It’s been ages since I’ve posted anything on my blog. To be honest, I’ve been much too busy, and I’m still trying to do five things at once, although employing my mum to do the basic day-to-day admin has certainly helped to take the load off a bit.
Anyway, the reason I’m posting this now is that I want to congratulate John Gruber. Not only has he had the courage to quit his job and take-up blogging full-time, but he’s also posted a number of excellent articles since doing so, including an excellent and quite damning indictment of some extremely poor journalism from Associated Press.

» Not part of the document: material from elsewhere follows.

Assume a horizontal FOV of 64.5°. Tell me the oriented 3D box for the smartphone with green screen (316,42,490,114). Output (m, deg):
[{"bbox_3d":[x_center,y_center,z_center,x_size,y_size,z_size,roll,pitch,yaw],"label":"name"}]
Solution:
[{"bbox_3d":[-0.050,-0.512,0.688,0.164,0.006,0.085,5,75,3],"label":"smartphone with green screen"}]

Why does this matter to me, you ask? Well, I’ve been thinking for some time that there are too many journalists who have forgotten what their job is supposed to be about. Journalists are supposed to present balanced, plain accounts of the facts, and in recent times both balance and fact seem somewhat lacking from some quarters.
Even the BBC, who historically were pretty trustworthy, have been shamelessly promoting issues such as “radiation” from mobile phones, using phrases like “genuine concern” to legitimise what basically amounts to a load of pseudo-scientific claptrap based largely on the fact that the general public are hysterical about the word “radiation”.

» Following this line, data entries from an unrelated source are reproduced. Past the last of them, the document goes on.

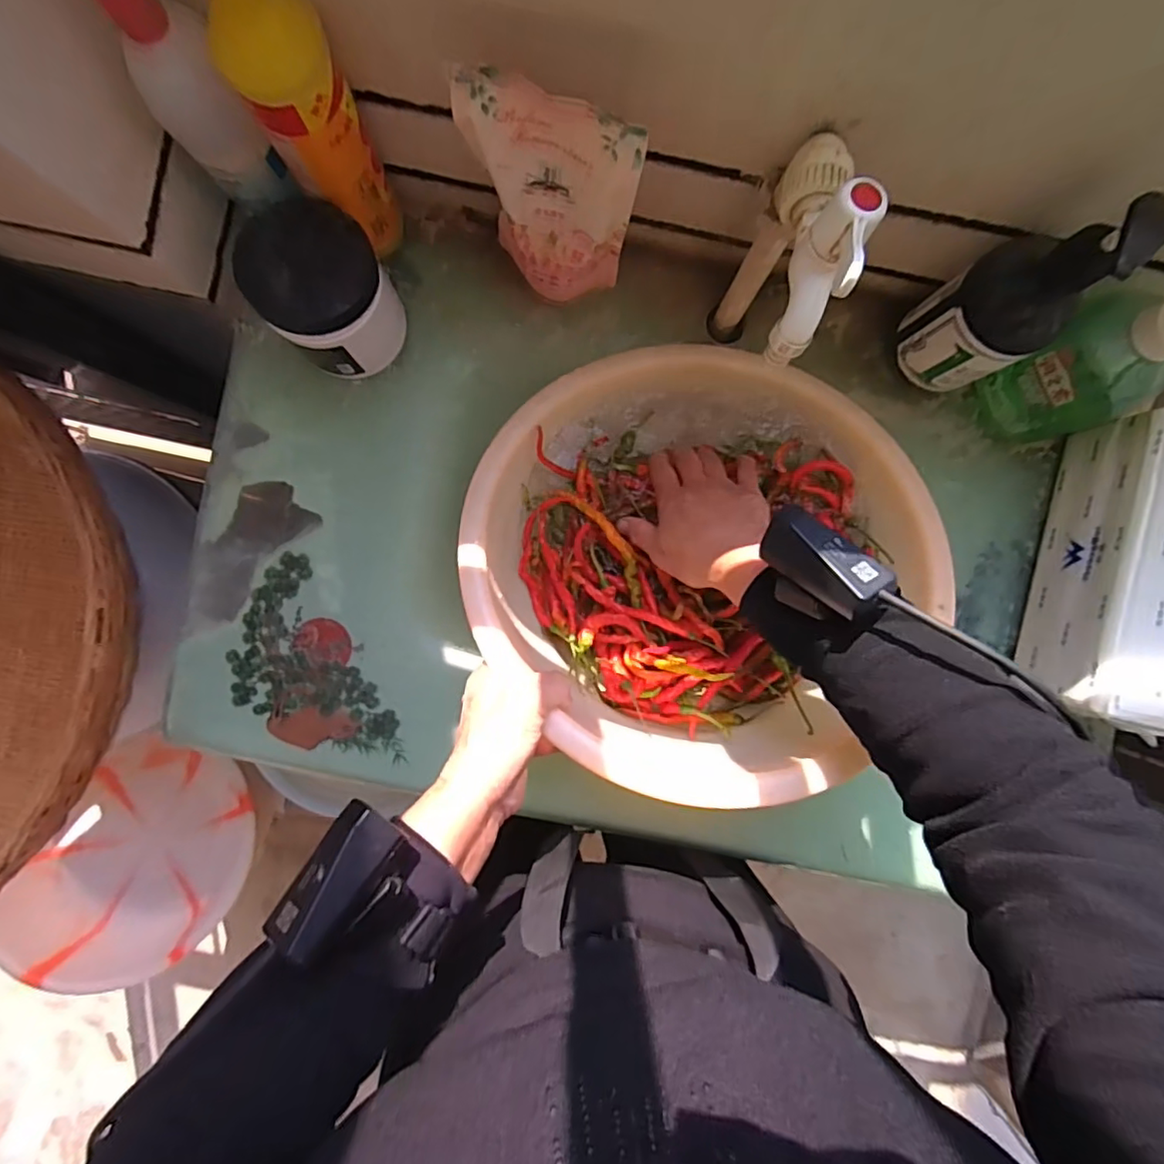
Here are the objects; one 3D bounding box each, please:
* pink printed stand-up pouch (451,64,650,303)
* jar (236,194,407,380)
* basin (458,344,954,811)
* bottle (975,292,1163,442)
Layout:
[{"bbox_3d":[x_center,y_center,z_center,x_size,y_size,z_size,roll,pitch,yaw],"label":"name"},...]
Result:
[{"bbox_3d":[-0.021,-0.246,0.396,0.106,0.164,0.037,20,91,-1],"label":"pink printed stand-up pouch"},{"bbox_3d":[-0.181,-0.208,0.430,0.083,0.105,0.089,0,91,-1],"label":"jar"},{"bbox_3d":[0.084,-0.032,0.430,0.310,0.133,0.317,0,91,-1],"label":"basin"},{"bbox_3d":[0.351,-0.144,0.392,0.079,0.179,0.050,43,90,-1],"label":"bottle"}]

Of course, if you’re a journalist, sensationalism is much more fun. What’s the point in being accurate if you don’t get the ratings, right?
That’s what I like about John Gruber. He might not be a professional journalist, but he tells it straight and checks his facts out.
More about radiation
If the BBC were in fact responsible, accurate, journalists of the type we all wish they were, they would be careful to explain that mobile phones emit radio waves, a type of non-ionising electro-magnetic radiation. They would go on to explain that electromagnetic radiation formed a spectrum, going from the lowest energy end (very low frequency radio waves) through radio and microwaves to infra-red, then visible light, ultra-violet light and on up to x-rays, gamma rays and finally cosmic rays at the very high energy end. They would also point out that the term “radiation” is very general and applies to many different things—even things like sound or waves in the sea—.
They would point out that light waves contain more energy than mobile phones’ radio bursts, that people have lived near the Crystal Palace television transmitter, which has been around since 1950, puts out well over 4 megawatts, which is over a million times the output of many mobile phones, with the highest power outputs at frequencies not dissimilar to those used by mobile telephones (487.25MHz for ITV up to 567.25MHz for BBC Two). Do we have significant incidence of cancer or “brain injury” in the area nearest to the transmitter? If we do, it’s been kept extremely quiet.
What really riles me about the “radiation” thing, though, is the way that journalists are claiming that their ridiculous position is based on some desire for “balance”, because in this case it’s a balance between fact (which journalists are paid to report, right?) and clap-trap. Balance between viewpoints is one thing. Balance between fact and lie is quite another.